Pato no deja de mirarme a los ojos mientras habla. Y sus palabras son tan frontales y agudas como su mirada. Su relato va y vuelve en el tiempo. Da cuenta de esa noche con la misma franqueza con la que expone sus opiniones acerca de cada uno de los involucrados en esta historia que parece no tener fin:
––Chabán tiene cierta ideología hippie, medio bartolera, pero no es un hijo de puta. Raúl (Villarreal), en cambio, es amigo de todos los mánagers que les roban a las bandas. Lo que no acepto es que Chabán se haya callado. Una vez, Juancho agradeció públicamente a todos los que nos hicieron la vida imposible. Es difícil entender que alguien no tome en cuenta que tu familia estaba ahí. Pasa el tiempo, se murió la mitad de tu familia y no podés llorar. Es injusto que Maxi no pueda marchar. Y tengo que pensar que a los cinco o diez que salen todo el tiempo por la tele no les importan los muertos. A más de uno habría que decirle: «Tu hijo es tan boludo como el que tocaba. El que tocaba estaba ahí y tu hijo estaba al lado». Lo terrible es que, todavía hoy, después de Cromañón, la gente no entiende que esto puede pasar, que pasó y que puede volver a pasar.
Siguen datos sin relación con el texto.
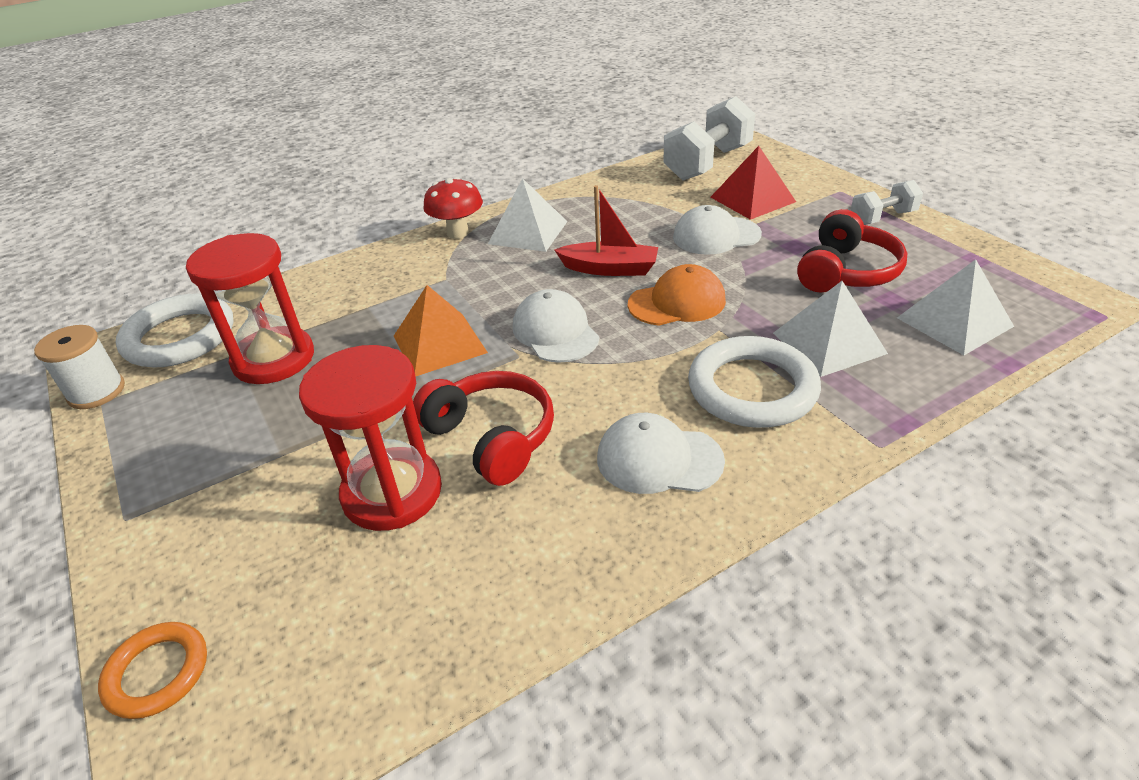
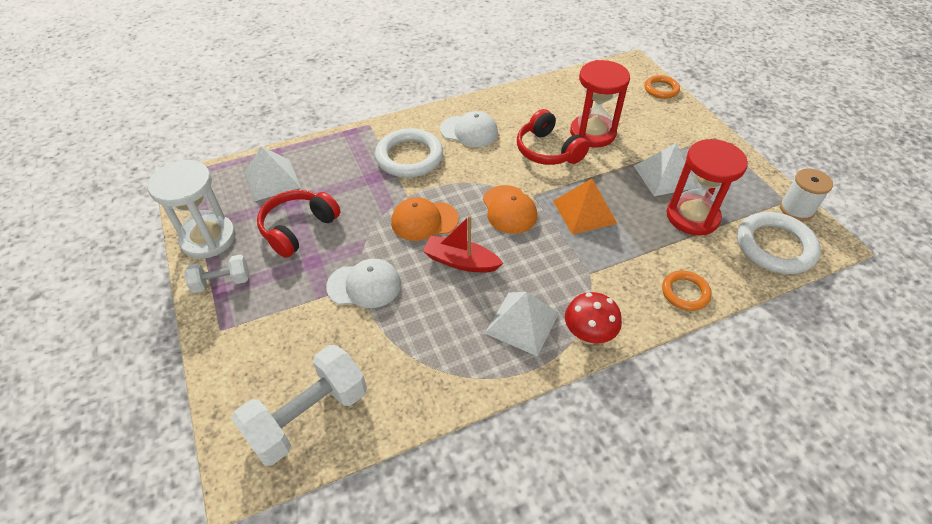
camera: 175 degrees left, 10 degrees up
white cap [513,289,599,363] -> orange cap [483,185,537,234]
red pyramid [711,146,796,220] -> none
white pyramid [773,281,888,377] -> white pyramid moved to [634,143,696,196]
none -> white hourglass [147,160,236,259]
none -> orange ring [662,271,712,311]

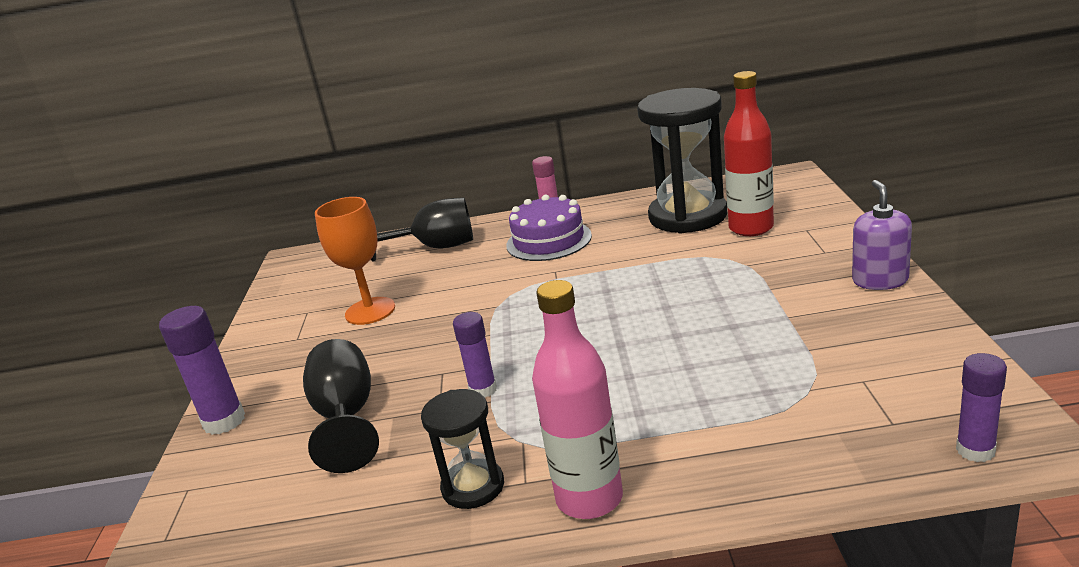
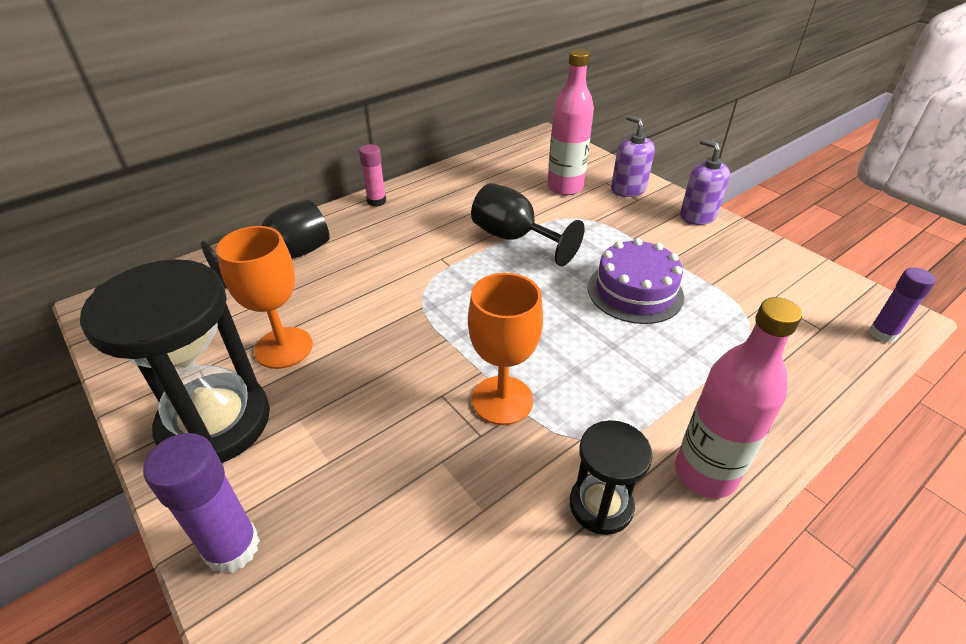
camera: 40 degrees left, 15 degrees up
black goblet [303,339,379,473] -> black goblet moved to [471,183,584,266]
purple glue stick [453,312,497,398] -> orange goblet [468,273,543,425]
purple cake [506,195,592,261] -> purple cake moved to [588,238,684,324]
black hourglass [637,88,727,233] -> black hourglass moved to [80,259,270,463]
red bottle [724,71,774,236] -> pink bottle [547,49,594,195]
none -> purple soap dispenser [611,115,655,197]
En el momento del incendio, los que estaban ahí no gritaron hasta que se apagó la luz. Yo me tiré del escenario para el lado del público porque creí que podía apagar el fuego. Hice lo que tenía que hacer. Y ahora todos tendrían que hacer lo que hay que hacer.Ahora, ese día, alguien no había hecho lo que tenía que hacer: la puerta estaba cerrada, hubo muchos errores en el mismo sector.
Nos quedamos en silencio. Como tomando un respiro frente a la intensidad de las palabras de Pato. Él es intenso y, al mismo tiempo, sereno. No se exalta cuando explica las contradicciones, las incoherencias que ha vivido junto a sus compañeros de banda desde aquella noche. No pierde la calma ni siquiera cuando cuenta sus pesadillas. Le pregunto por lo que viene.
––Desde Cromañón no tenemos metas. Vivimos muy al día. Igual, esto va a pasar y nos juntaremos a ensayar porque es lo que sabemos hacer. Yo, por ejemplo, si no escribo me muero. Mientras la Negra estaba internada escribí todo el tiempo. No escribía canciones, escribía lo que me estaba pasando. Le escribía a ella.
––¿Seguís escribiendo? ––pregunto.
––No, ahora no. No puedo. Sólo canciones. Pero no pude volver a escribir aunque me hacía bien.
––¿Y el juicio? Porque el juicio también es lo que viene––le digo.
––El juicio… El juicio no es penal porque no se nos va a juzgar: no hay delito por el cual me tengan que juzgar. Yo estaba cantando y se me va a juzgar por haber estado ahí. Todos como ciudadanos nos merecemos una discusión civil sobre lo que pasó. Me da bronca porque si hubiese muerto sólo un familiar nuestro y nadie más, nosotros no estaríamos acusados y me parece vergonzoso que un número cambie las cosas. ¿No es tan importante una vida como ciento noventa y cuatro? Y yo tengo que ir al juicio a sentarme y explicar que se me cayó el mundo encima mientras estaba tocando. Por eso tiene sentido hacer este libro. Es como un manual para avivar giles escrito por perejiles como nosotros para que los mediocres del gobierno y la televisión dejen de decir pavadas. Yo al principio no entendía qué quería decir «culposo», me atormentaba viendo la tele y siguiendo lo que decían de nosotros sin saber nada de nada, no me podía despegar de lo que habían generado los medios de comunicación. Fijate: Chabán es el enemigo, Callejeros es la pantalla. Chabán sale el mismo día que Ibarra asume como legislador y en esa misma semana a mí me sacan la foto con mi cuñada en el Botánico, tras las rejas, como si ya estuviese preso. Por suerte, gracias a este manual, corrí el interés sobre la tele.
Hace una pausa. Es contundente, justo, claro. Es apenas un respiro antes de seguir hablando:
––Lo primero que veo cuando me despierto es la guitarra que siempre está ahí, al lado de mi cama. Y si bien disfruto de escribir canciones, de ensayar, en este contexto te tenés que obligar a todo, incluso a lo que vas a disfrutar. Cuando aparece, la muerte arrasa con todo. Yo vi cosas que no quiero volver a ver y no le deseo a nadie lo que vivimos. Al principio recorrés mentalmente todo, lo revivís, te obsesionás pensando qué estuvo mal, qué tendrías que haber hecho, dónde estuvo el error. Un tiempo después, aprendiste tanto que ya no le buscás más vueltas.